(Saved data entries)
════════
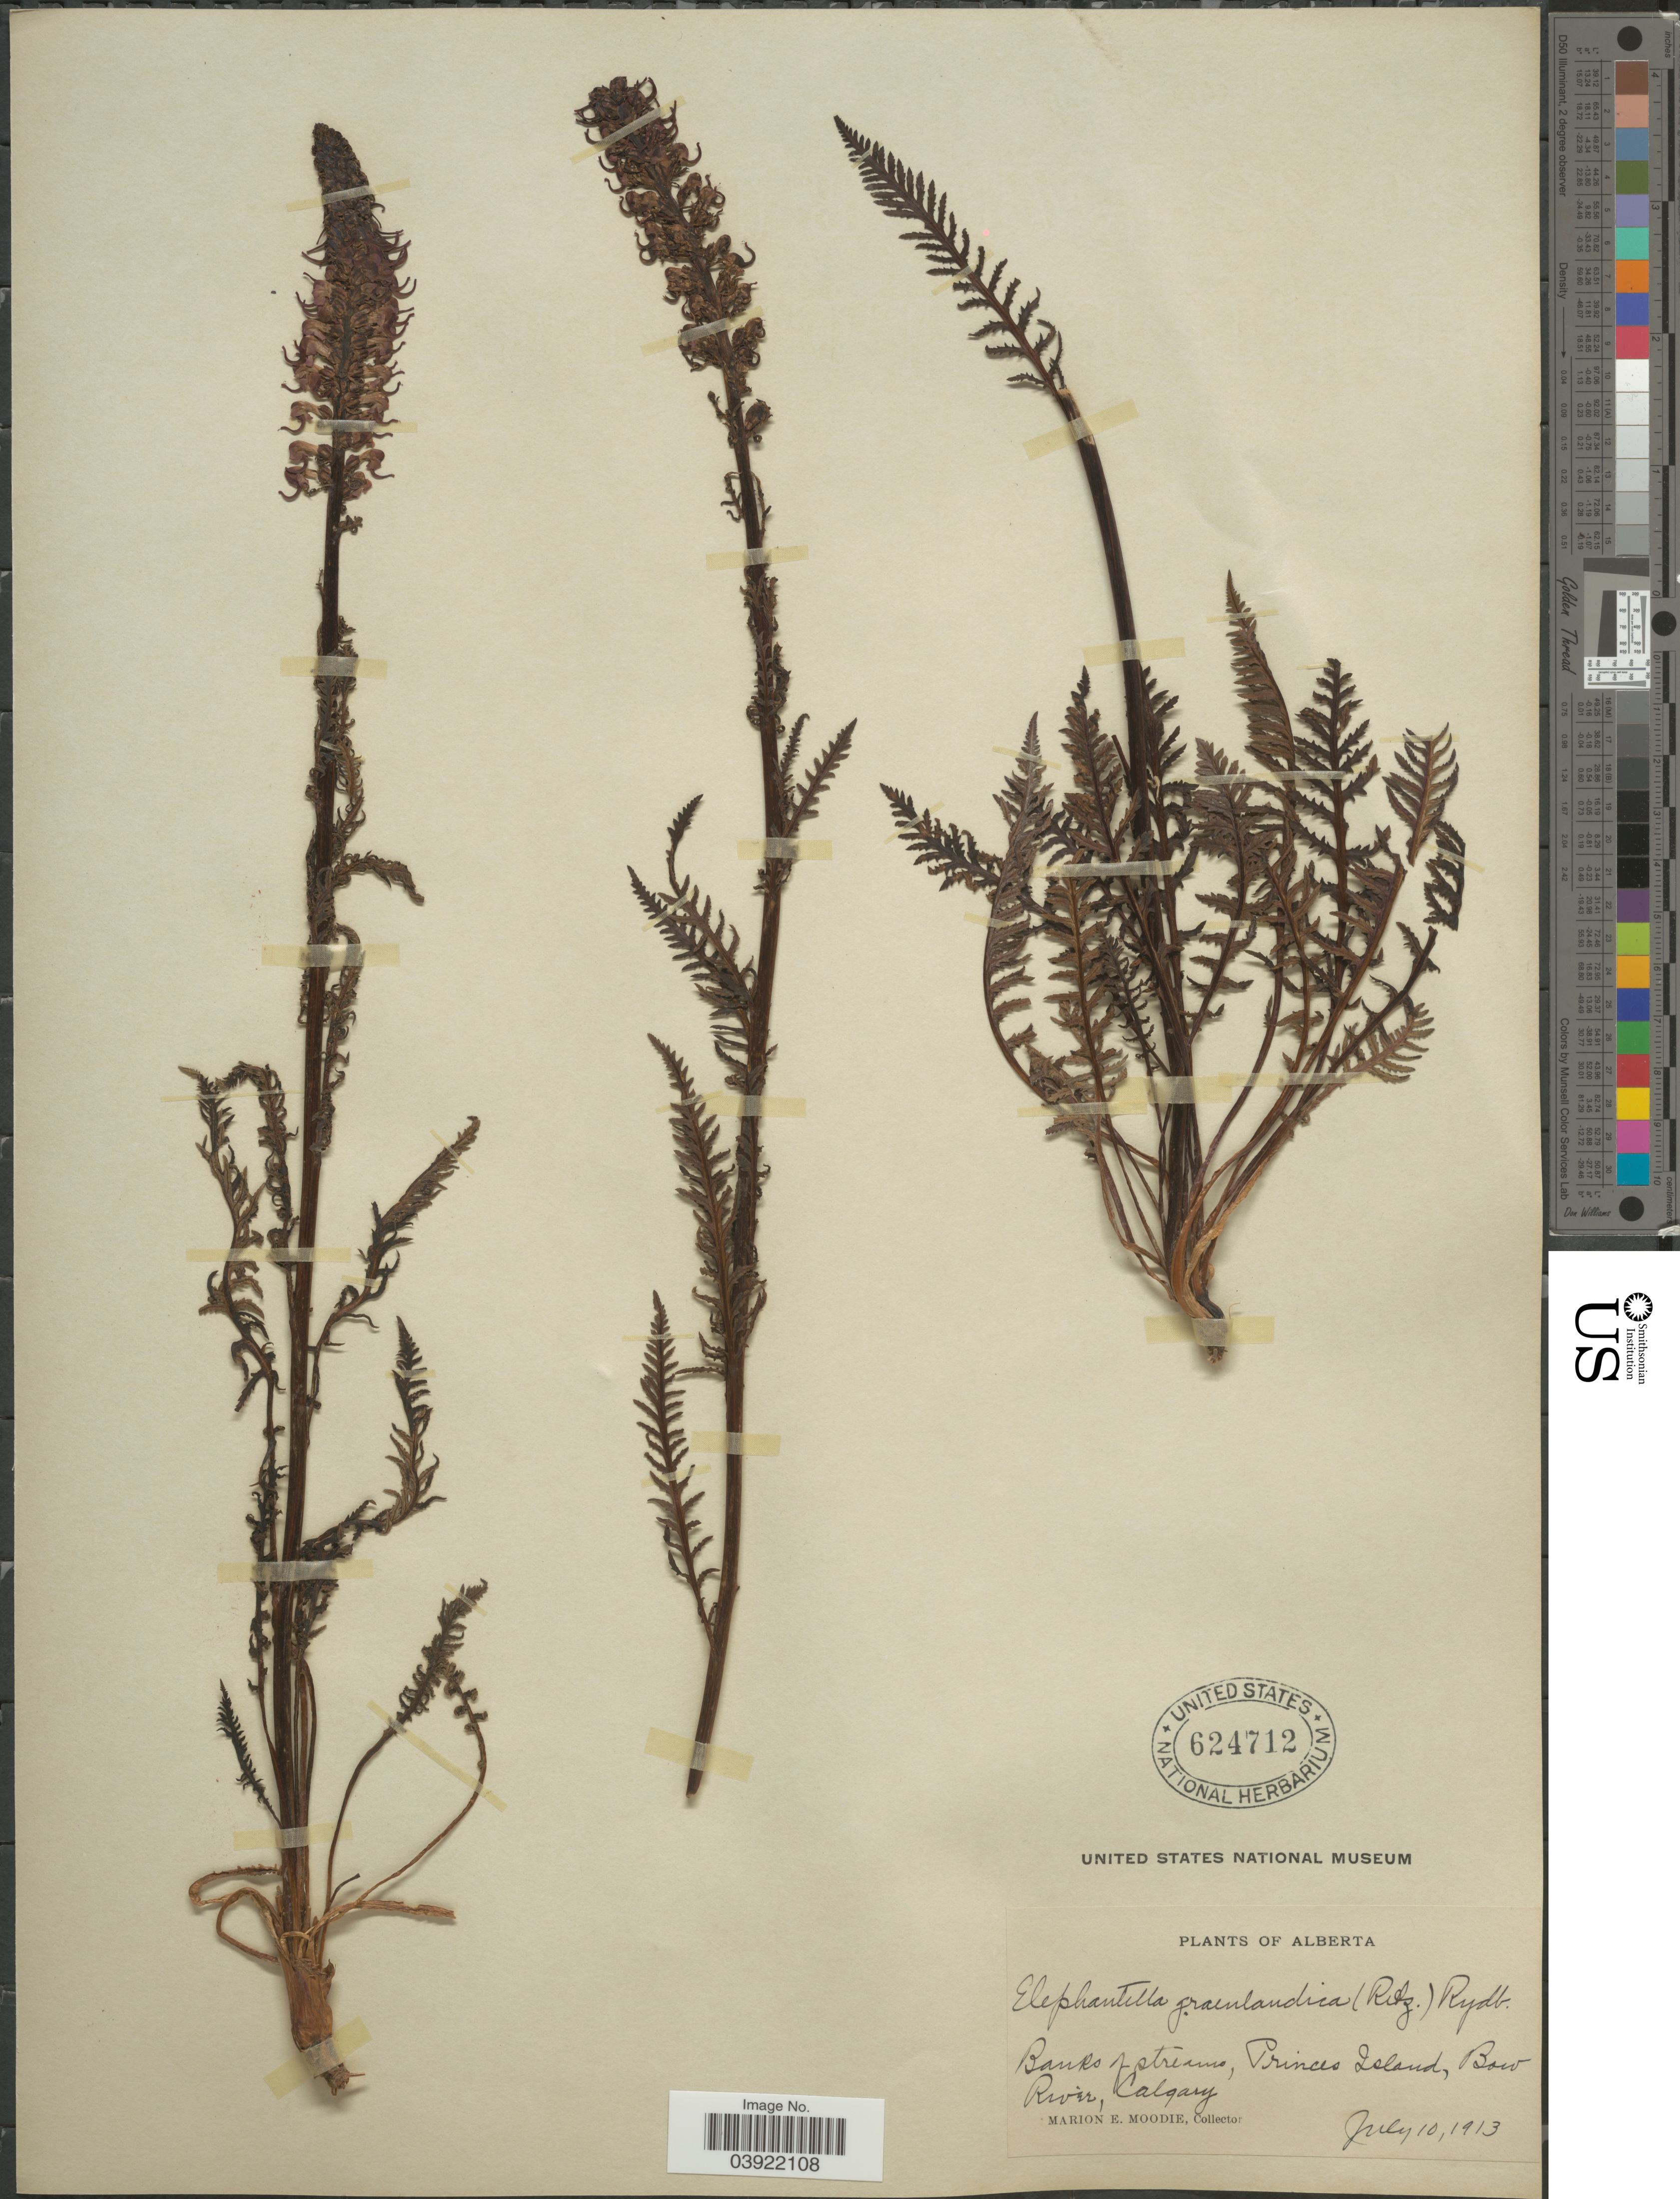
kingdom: Plantae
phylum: Tracheophyta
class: Magnoliopsida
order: Lamiales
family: Orobanchaceae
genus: Pedicularis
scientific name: Pedicularis groenlandica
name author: Retz.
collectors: M. E. Moodie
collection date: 1913-07-10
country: Canada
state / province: Alberta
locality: Banks of streams, Princes Island, Bow River, Calgary.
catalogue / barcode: US 624712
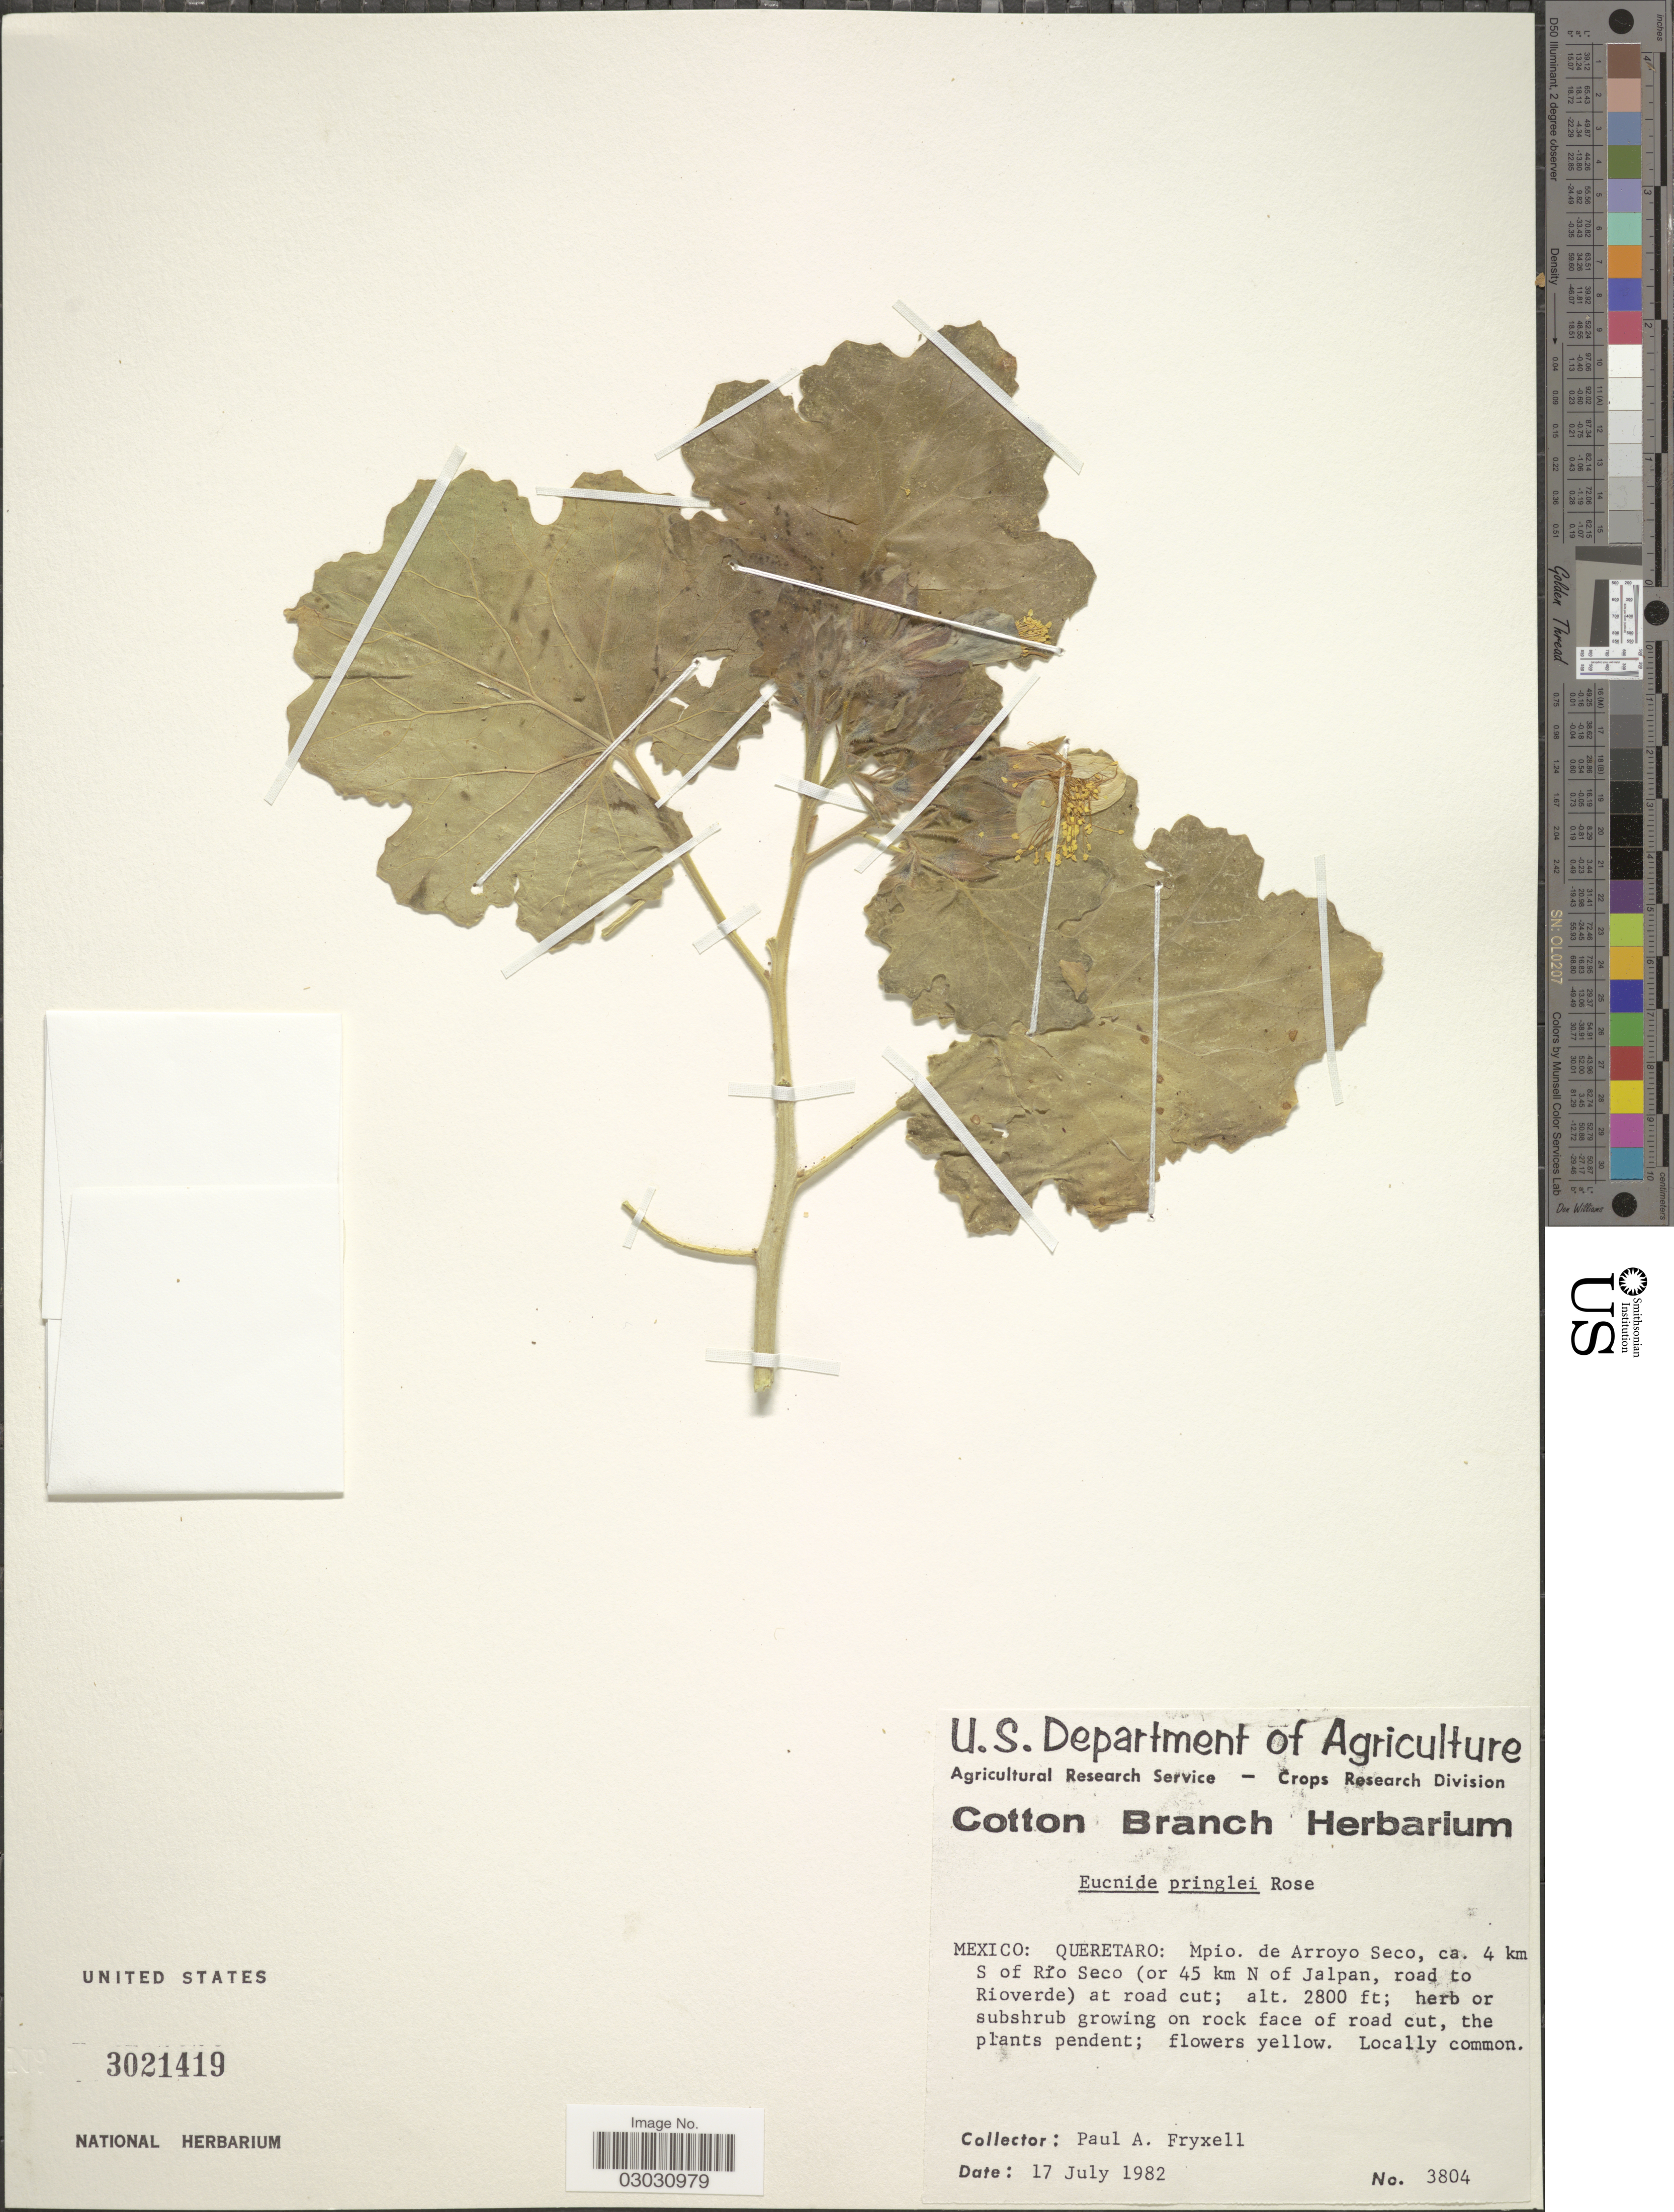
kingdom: Plantae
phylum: Tracheophyta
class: Magnoliopsida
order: Cornales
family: Loasaceae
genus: Eucnide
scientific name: Eucnide pringlei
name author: Rose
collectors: P. A. Fryxell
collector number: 3804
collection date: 1982-07-17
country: Mexico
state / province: Querétaro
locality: Mpio. de Arroyo seco, ca. 4 km S of Rio Seco (or 45 km N of Jalpan, road to Rioverde) at road cut.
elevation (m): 853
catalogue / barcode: US 3021419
════════
§ What needs to be done:
Can you edit the rows so that "collection date" is replaced by "date collected" wherever it occurs, keeping everything else the same and leaving out the pictures?

§ Exercise output:
kingdom: Plantae
phylum: Tracheophyta
class: Magnoliopsida
order: Lamiales
family: Orobanchaceae
genus: Pedicularis
scientific name: Pedicularis groenlandica
name author: Retz.
collectors: M. E. Moodie
date collected: 1913-07-10
country: Canada
state / province: Alberta
locality: Banks of streams, Princes Island, Bow River, Calgary.
catalogue / barcode: US 624712
kingdom: Plantae
phylum: Tracheophyta
class: Magnoliopsida
order: Cornales
family: Loasaceae
genus: Eucnide
scientific name: Eucnide pringlei
name author: Rose
collectors: P. A. Fryxell
collector number: 3804
date collected: 1982-07-17
country: Mexico
state / province: Querétaro
locality: Mpio. de Arroyo seco, ca. 4 km S of Rio Seco (or 45 km N of Jalpan, road to Rioverde) at road cut.
elevation (m): 853
catalogue / barcode: US 3021419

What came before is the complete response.